Results: Somatostatin analogue treatment was effective in reducing GH and IGF-1 levels (mean changes: GH, 13.92 μg/l, P<0.03; IGF-1, 1.83× upper limit of normal, P<0.00001). Biochemical markers of liver function (ALT, ALP, bilirubin, albumin) were within reference ranges at baseline, with no significant effect after 6 months of SSA therapy. Thirteen of thirty-nine (33%) patients had gallbladder polyps at baseline. Interestingly, only 7 of the 39 (18%) still had visible polyps after SSA. Gallstones (3/39 pre- and 8/39 post-SSA) and gallbladder sludge/debris (0/39 pre-and 6/39 post-SSA) both increased after 6 months of medical treatment.

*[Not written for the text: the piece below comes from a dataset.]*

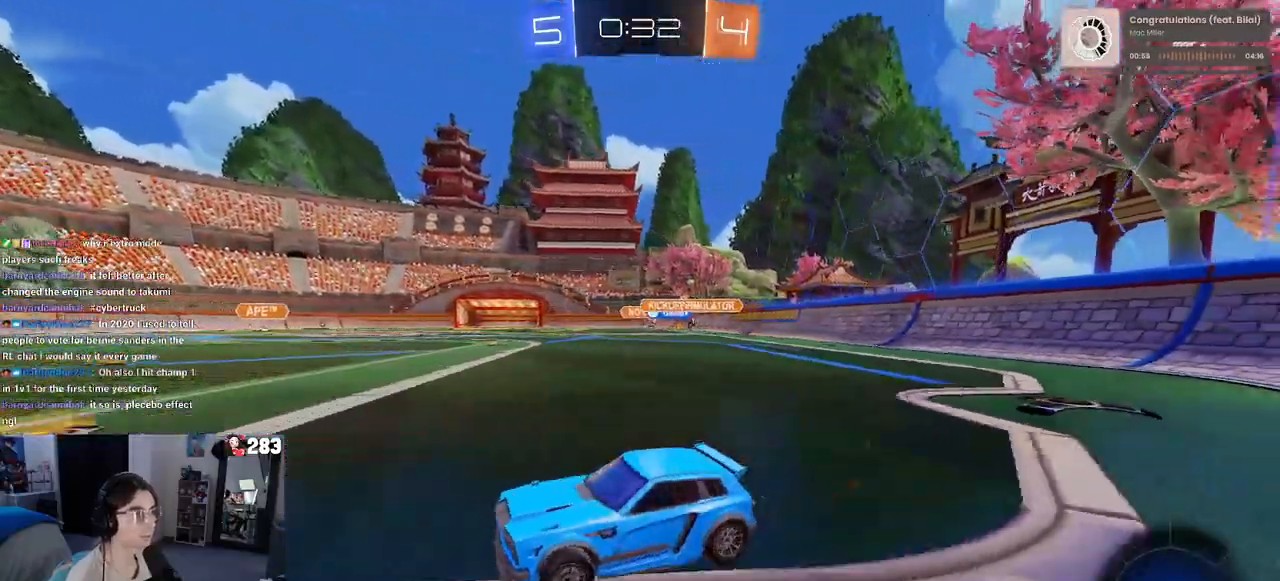
{"buttons": ["R2"], "left_stick": "right", "right_stick": "center", "events": [[50, "SQUARE", "up"]]}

Conclusions: Within the limitations of sample size and follow-up duration, our results confirm a high prevalence of gallbladder polyps in de novo acromegaly, and an increased risk of gallstones and gallbladder sludge/debris following SSA treatment. We saw no significant effect of acromegaly or SSA treatment on biochemical liver function. The finding that SSA therapy was associated with an apparent reduction in the prevalence of gallbladder polyps is interesting, and provides further suggestion that this should be considered a potential consequence of uncontrolled acromegaly, to be taken into consideration in screening for comorbidities.